1 Haziran - 31 Ekim 2010 arasında Sheraton Çeşme’de 8 gece konaklamak için 31 Nisan 2010’a kadar “rezervasyon” yaptıranlara otel, bu kez Avrupa ve Amerika tatili hediye edecek.
Otel, tatil kazanan müşterilerini Avusturya Hava Yolları ile önce Viyana’ya uçuracak.
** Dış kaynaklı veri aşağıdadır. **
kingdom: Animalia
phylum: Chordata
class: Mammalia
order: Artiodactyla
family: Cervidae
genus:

Le Meridien Vienna’da müşterilerini 1 gece, 2 gün konaklatacak otel, onları daha sonra New York’a götürüp The Marmara Manhattan’da da 3 gece, 4 gün misafir edecek.
Sheraton Çeşme, bu paketi tanıtmak için 10 basın mensubunu davet etti.
Sabah’tan Şirin Sever, Dilek Taş, Show TV’den Gül Akman Yıldırım, Akın Sağlam, Vatan’dan Mutlu Tönbekici, Posta’dan Betül Karahasanoğlu, Sibel Eray, Akşam’dan Şenay Büyükköşdere ve Milliyet’ten Şükrü Andaç’la birlikte katıldık bu seyahate...
Sheraton Çeşme’nin basın danışmanlığını başarıyla yürüten Cihangir Canıyılmaz’ın bu seyahatte dilimize pelesenk ettiği bir sözü var:
“Herkes işini yapsın.”
Biz de bu söze bağlı kalarak Şükrü’yle aramızda görev bölümü yaptık.
O yüzden bu seyahatin ekonomi yanı Şükrü’ye, magazin tarafı bana kaldı.
Yeri gelmişken Andaç’ın sadece teknoloji değil, yemek ve magazin konusunda da bu işin ustaları kadar bilgi sahibi olduğunu yazmam lazım.
Cadde’nin Yazı İşleri Müdürü Çınar Oskay’ın yerinde olsam, Andaç’a bir köşe açar, dünyanın hangi şehrinde en iyi yemek nerede yenir, hangi içkiler tercih edilir, hangi gece kulübü ve barda daha iyi eğlenilir üzerine yazılar yazdırırım.
Çünkü Şükrü Andaç, sadece teknoloji yazarı değil, aynı zamanda yaşam ve eğlence gurmesi!
Benden söylemesi...
“Yeni Baştan” burada çekildi
Ünlü yönetmen ve yapımcı Abdullah Oğuz’un FOX için Amerika’da çektiği bir dizi vardı.
Hani FOX’un üç bölüm yayınladıktan sonra “reytingi düşük” diye yayından kaldırdığı “Yeni Baştan”...
Başrollerinde Ebru Akel ile Saruhan Hünel’in oynadığı dizi, işte bu otelde çekildi.
“Yeni Baştan”da Ebru Akel’in evi olarak izlediğimiz mekan, otelin odalarından biriydi.
New York’ta çekilen film ve dizi sayesinde meşhur olmuş çok otel var. Hollywood yapımı projeler, çekildikleri mekanları da üne kavuşturuyor. Ancak bizim projelerimizin çoğu, bırakın çekildikleri mekanları, kendilerini bile izleyiciye kabul ettiremeden ekrana veda ediyor.